Al Roker summed up my future this morning as he speculated about a hurricane’s ultimate destination. He called it a Cone of Uncertainty and I know it well. I live in it along with all the other Baby Boomers who inhabit the planet and get blamed for everything wrong in the world today.
As I wandered aimlessly through the new Starkville Kroger yesterday (which incidentally is the 3rd largest in the State of Mississippi and almost as large speaking square footedly), I had five people ask why I had discontinued my newspaper columns. (Did I detect relief or true concern that I was deceased and among the walking dead?)
I used four different excuses – 1) I had been fired by Don Norman for using a four letter word; 2) I broke my index finger and could not type for five months; 3) Senility kept making me forget my deadline 4) My death occurred about the time the thermometer hit 100; and lastly and honestly, 5) The columns had grown boring with too much stuff about aging.
The fifth is the honest answer and one I tested on my best friends who, like me, are over the age of 50 and facing aging with mixed reviews.

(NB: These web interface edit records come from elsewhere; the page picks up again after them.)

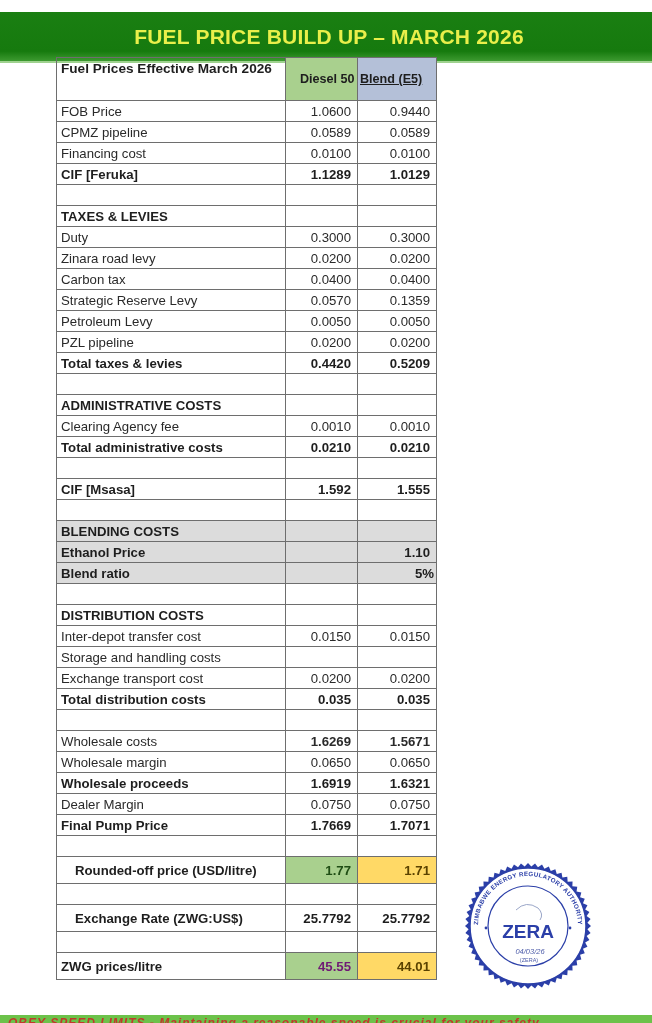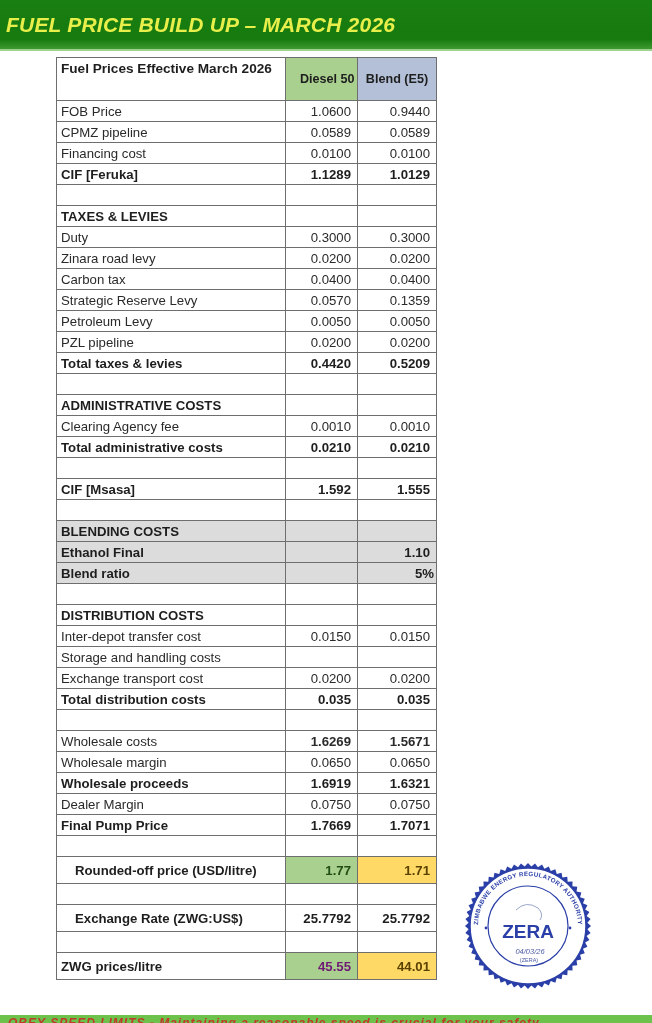"FUEL PRICE BUILD UP –" .banner { font-style: italic -> none; justify-content: none -> center; top: 0 -> 12px }
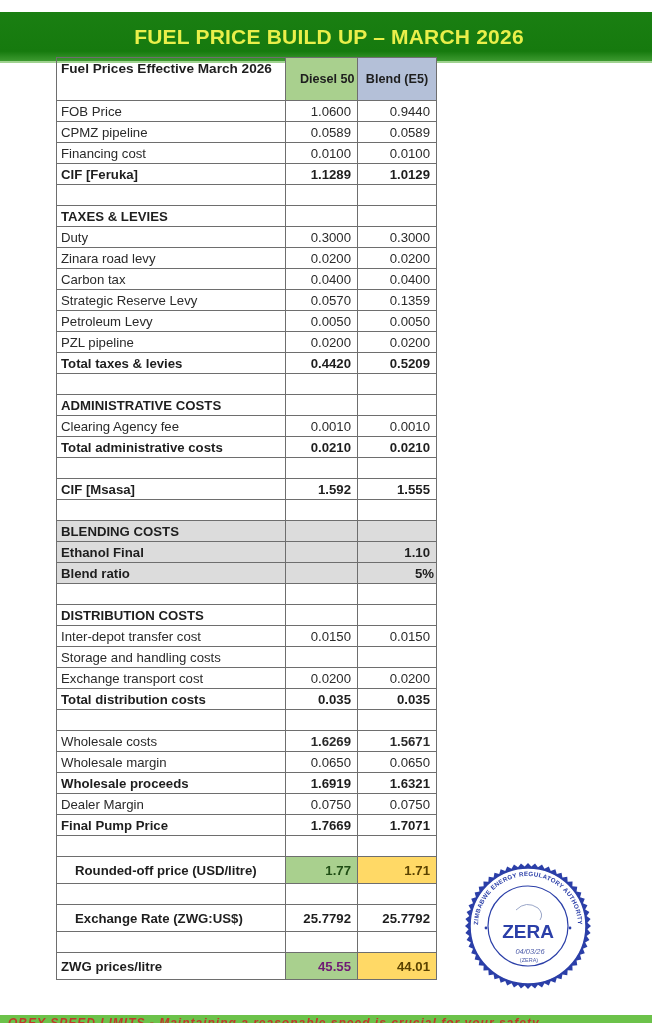"Blend (E5)" table.fp tr.hdr td.col-b { text-align: center -> left; text-decoration: none -> underline }
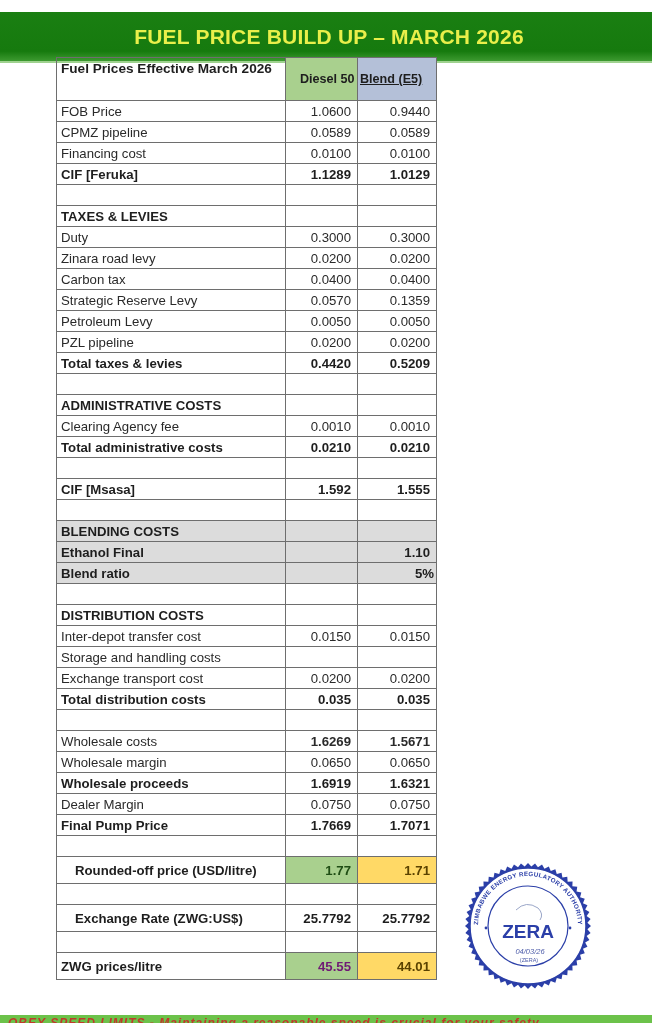"Ethanol Final" td.label-cell { text: Final -> Price }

They denied the boredom thing, but age does one of two things to you – makes you really sweet and nice like a good grandmother, or really mean like an attack dog.
The reason I came out of retirement this week is to save those of you who are getting daily junk mail from the AARP. You know you are in trouble when you begin OPENING that junk mail and shopping for drug coverage.

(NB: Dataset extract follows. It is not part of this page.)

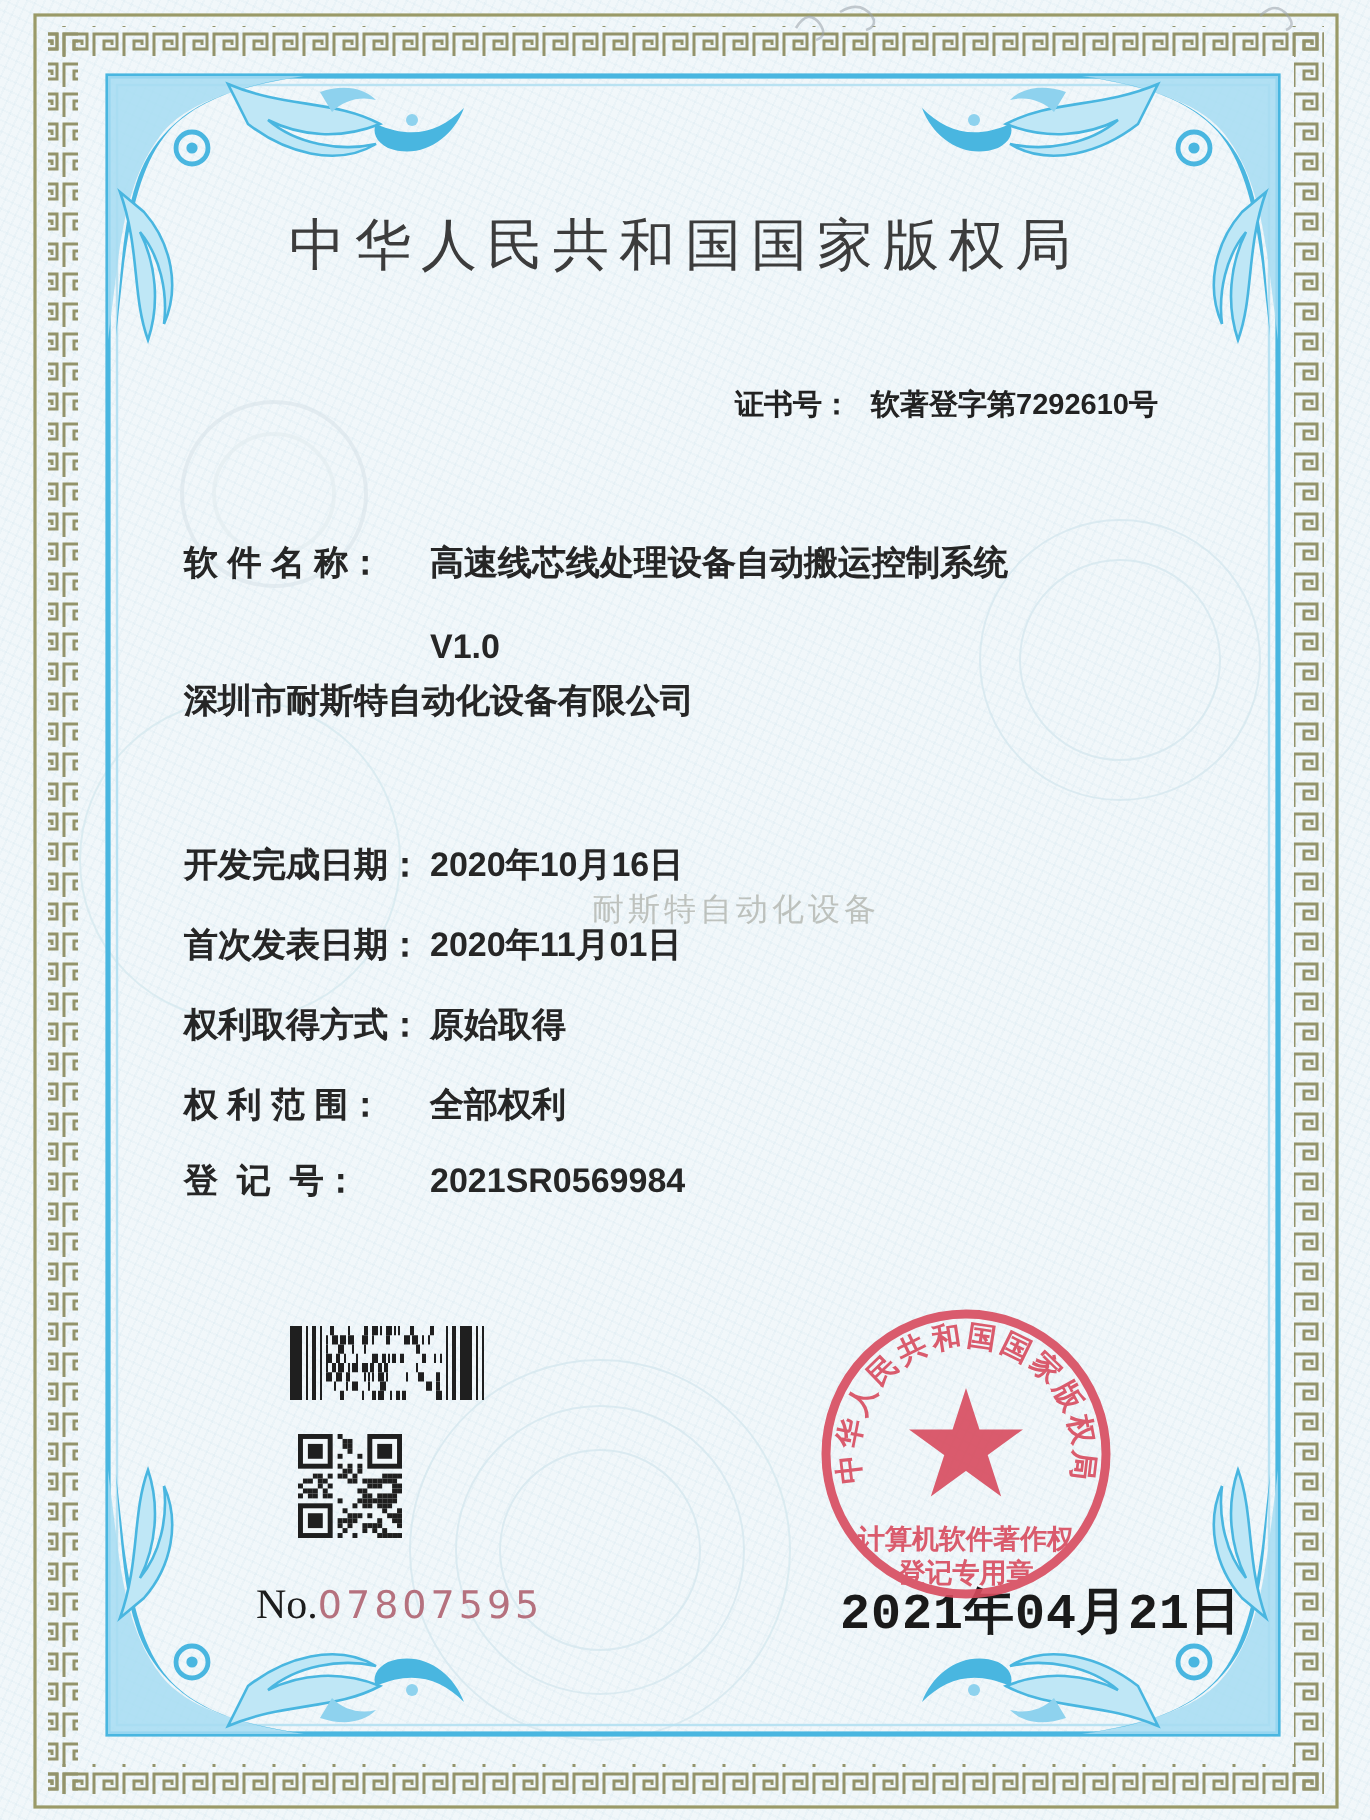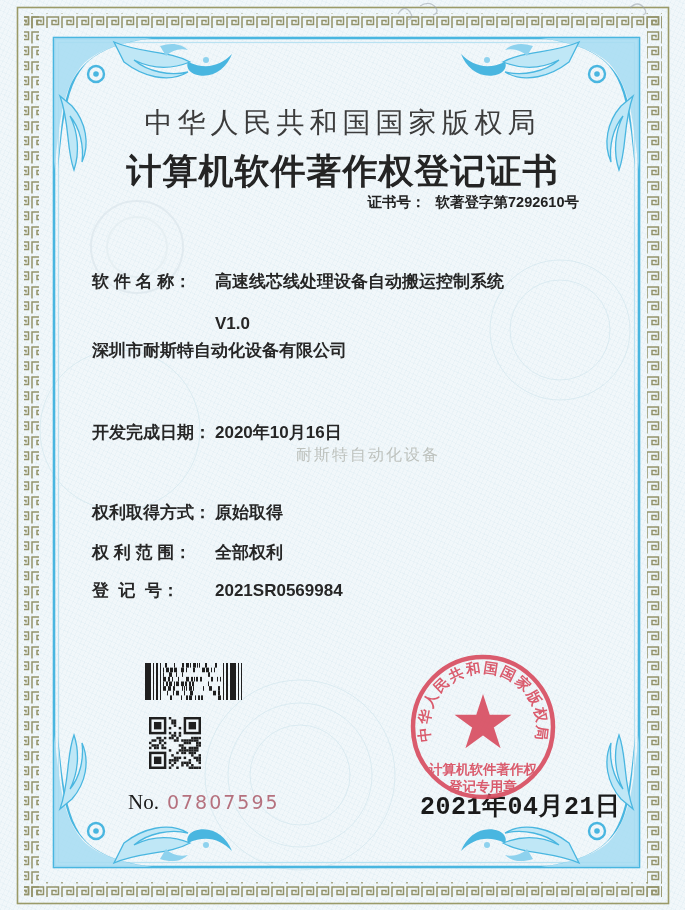"计算机软件著作权登记证书" div.abs { html: <div>计算机软件著作权登记证书</div> -> none }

But the one thing I’ve noticed since contracting the condition call “advanced age” is that I’ve become extremely negative. I criticize everything and everyone – especially if they are young and beautiful. I feel it is my right to complain about slow service, the color yellow, people who drive too slowly and women with baby voices. When did that happen? When did I become Ms. Negative USA?
I think it was about the time my hair turned silver and when preventing it became a line item on my household budget.. I think being negative is the only defense available to people not happy with what life has handed them when we should be extremely grateful to be fighting the condition.
I can give you hundreds of names of people not given that opportunity.
Well, Al, you said it best. A wider Cone of Uncertainty is brewing in the lives of folks whose youth left the building a decade ago. We’re playing it by ear and only one ear is halfway working.
This weekend six of my high school friends and I are heading into the Cone of Uncertainty for real. We’re cruising the coast and challenging each other to scratch all vestiges of negatory remarks. We are determined to reframe our lives and experiences with a positive note. As in – “Isn’t arthritis great? No one expects you to get dressed up and go out.” We’re even toying with leaving our make-up, AKA “war paint” at home.
Nah – we’ll do that in the next decade after our sight has left the building along with muscle tone and the sense of smell. See? Nothing is as bad as it initially seems.